▶ [Requirement] Scan the lines below for "schools" and copy the matches.

▶ [Records provided]
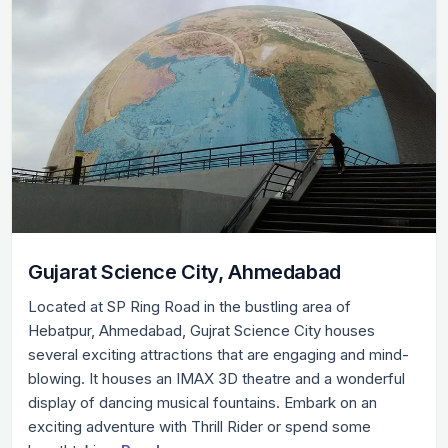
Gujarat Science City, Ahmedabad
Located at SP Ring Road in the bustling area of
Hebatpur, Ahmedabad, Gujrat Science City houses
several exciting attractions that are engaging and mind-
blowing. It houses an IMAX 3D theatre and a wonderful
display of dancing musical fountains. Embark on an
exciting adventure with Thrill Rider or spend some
--
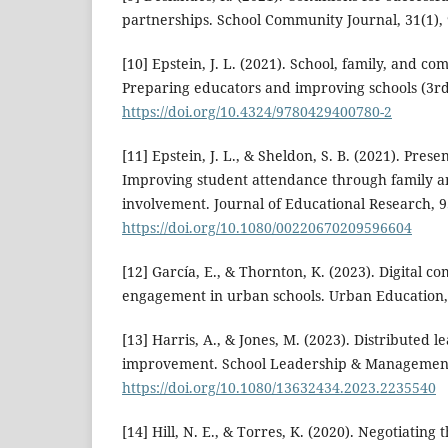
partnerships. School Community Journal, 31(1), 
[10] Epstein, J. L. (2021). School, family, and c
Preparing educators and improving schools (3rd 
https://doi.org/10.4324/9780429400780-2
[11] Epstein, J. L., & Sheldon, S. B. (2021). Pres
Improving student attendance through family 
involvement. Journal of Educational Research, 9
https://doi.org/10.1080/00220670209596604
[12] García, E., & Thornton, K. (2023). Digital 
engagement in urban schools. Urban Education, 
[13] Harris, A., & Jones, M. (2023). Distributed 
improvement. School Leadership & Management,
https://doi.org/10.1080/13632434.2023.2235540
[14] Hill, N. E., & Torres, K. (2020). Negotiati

▶ [Exercise result]
Preparing educators and improving schools (3rd 
engagement in urban schools. Urban Education, 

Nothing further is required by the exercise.